Intisari-Online.com -Virus corona varian delta yang sangat menular menjadi penyebab lonjakan kasus Covid-19 di Indonesia.
Indonesia memiliki tingkat prevalensi kumulatif 25% untuk delta, menurut portal wabah.info dari Scripps Research AS, masing-masing lebih tinggi dari 19% dan 14% di Malaysia dan Thailand.
Gelombang kedua Covid-19 di Indonesia ini juga dibongkar oleh media asingNikkei Asia dalam artikel berjudul "Why are Indonesia's COVID cases surging? Five things to know" pada Jumat (9/7/2021).
“Pemerintah tidak menyangka varian virus corona baru seperti varian delta dan lainnya akan masuk dan menyebar sangat cepat seperti sekarang ini,” kata seorang pejabat pemerintah, “sehingga prediksi pemerintah cukup hanya (longgar) memperketat pembatasan sosial."
Vaksinasi juga lambat. Hanya 5,2% dari populasi Indonesia yang memenuhi syarat yang telah divaksinasi penuh pada 6 Juli.
Meskipun memulai program vaksinasi lebih lambat dari Indonesia, Malaysia telah memvaksinasi sepenuhnya 8,8% dari populasi yang memenuhi syarat.
Hampir 85% vaksin yang diterima Indonesia pada akhir Juni berasal dari China, dan keampuhannya diragukan, terutama dalam menangkis varian delta.
Skeptisisme terhadap vaksin China didorong oleh laporan petugas kesehatan, sebagian besar divaksinasi dengan Sinovac China, tertular COVID-19 dan beberapa sekarat.
Pejabat pemerintah telah mencatat bahwa vaksin China masih efektif dalam mencegah gejala dan kematian yang serius.
Sementara infeksi terobosan - pasien yang tertular COVID-19 setelah divaksinasi sepenuhnya - telah ditemukan di negara lain yang menggunakan vaksin yang berbeda.
"(Kasus yang dikonfirmasi Israel) naik empat hingga lima kali lipat. Israel adalah negara tercepat yang divaksinasi oleh Pfizer. (Kasus Inggris) juga meningkat enam kali ... divaksinasi oleh AstraZeneca," kata Menteri Kesehatan Budi Gunadi Sadikin dalam acara yang diselenggarakan oleh Jakarta Foreign Correspondents Club baru-baru ini, ketika ditanya tentang keraguan terhadap vaksin China.
"Ya memang ada perbedaan efikasi antar vaksin, tapi (kenaikan kasus) karena varian delta. Itu melanda setiap negara," katanya.
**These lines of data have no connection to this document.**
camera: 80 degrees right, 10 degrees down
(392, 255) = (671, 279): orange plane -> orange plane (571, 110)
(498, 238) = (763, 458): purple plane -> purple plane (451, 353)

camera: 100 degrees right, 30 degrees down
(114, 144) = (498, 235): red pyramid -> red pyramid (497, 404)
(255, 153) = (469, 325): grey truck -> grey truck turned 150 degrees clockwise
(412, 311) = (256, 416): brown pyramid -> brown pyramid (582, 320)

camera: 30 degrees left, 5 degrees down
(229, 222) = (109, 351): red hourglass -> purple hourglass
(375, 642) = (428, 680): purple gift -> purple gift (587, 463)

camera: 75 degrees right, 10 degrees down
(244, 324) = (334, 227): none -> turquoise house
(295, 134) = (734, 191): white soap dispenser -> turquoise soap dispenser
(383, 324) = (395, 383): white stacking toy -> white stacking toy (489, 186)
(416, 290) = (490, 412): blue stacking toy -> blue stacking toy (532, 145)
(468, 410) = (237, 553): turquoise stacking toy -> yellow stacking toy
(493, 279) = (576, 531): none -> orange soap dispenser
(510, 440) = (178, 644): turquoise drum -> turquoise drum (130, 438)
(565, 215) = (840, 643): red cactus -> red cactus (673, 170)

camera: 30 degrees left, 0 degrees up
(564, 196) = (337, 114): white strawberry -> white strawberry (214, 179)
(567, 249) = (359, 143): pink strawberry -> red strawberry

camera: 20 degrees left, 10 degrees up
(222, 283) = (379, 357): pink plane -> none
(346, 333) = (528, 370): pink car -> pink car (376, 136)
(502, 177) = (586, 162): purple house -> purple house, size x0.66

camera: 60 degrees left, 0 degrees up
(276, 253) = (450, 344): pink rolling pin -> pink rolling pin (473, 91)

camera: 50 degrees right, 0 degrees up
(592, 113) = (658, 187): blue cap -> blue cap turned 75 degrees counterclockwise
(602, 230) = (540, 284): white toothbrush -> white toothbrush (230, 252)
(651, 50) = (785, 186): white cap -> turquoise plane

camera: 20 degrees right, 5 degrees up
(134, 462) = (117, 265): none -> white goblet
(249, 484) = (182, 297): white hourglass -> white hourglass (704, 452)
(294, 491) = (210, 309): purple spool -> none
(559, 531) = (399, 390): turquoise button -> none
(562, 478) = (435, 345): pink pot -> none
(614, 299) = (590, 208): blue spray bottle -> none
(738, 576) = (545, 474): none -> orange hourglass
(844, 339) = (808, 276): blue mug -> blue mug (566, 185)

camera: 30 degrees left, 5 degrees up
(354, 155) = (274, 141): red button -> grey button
Selain karena varian delta, pejabat pemerintah dan ahli epidemiologi juga menunjukkan bahwa Idul Fitri sebagai faktor kunci untuk lonjakan kasus Covid-19 baru-baru ini.
Setiap tahun, orang Indonesia mudik ke desa asal mereka untuk merayakan hari Idul Fitri bersama keluarga besar mereka.
Hal itu berpotensi menjadi faktor penyebar di masa pandemi.
Pemerintah telah memberlakukan larangan perjalanan dari awal hingga pertengahan Mei, tetapi setidaknya 1,5 juta orang dikatakan telah melakukan mudik ke kampung halaman mereka.
Rasa puas diri juga bisa menjadi faktor.
Data tren mobilitas negara dari Google menunjukkan bahwa orang Indonesia lebih banyak “bangun dan keluar” dalam beberapa bulan terakhir dibandingkan dengan periode yang sama tahun lalu.
Misalnya, antara awal Maret dan awal Juli tahun lalu, tren mobilitas untuk tempat-tempat seperti restoran dan pusat perbelanjaan turun rata-rata 28% tetapi hanya turun 9,5% selama periode yang sama tahun ini.
Kedua angka tersebut dibandingkan dengan periode dasar 3 Januari hingga 6 Februari 2020.
"Dibutuhkan pengurangan mobilitas minimal 30%" dari periode baseline pemerintah Indonesia 24 Mei hingga 6 Juni untuk kasus turun, Luhut Pandjaitan, menteri koordinator bidang kelautan dan investasi yang mengepalai tindakan darurat COVID pemerintah pusat, mengatakan pada hari Selasa. "Sekarang masih sekitar 26-27%... Kalau minggu ini bisa mendekati 50%, minggu depan kita harus bisa melihat (kasus) yang mendatar dan perlahan menurun."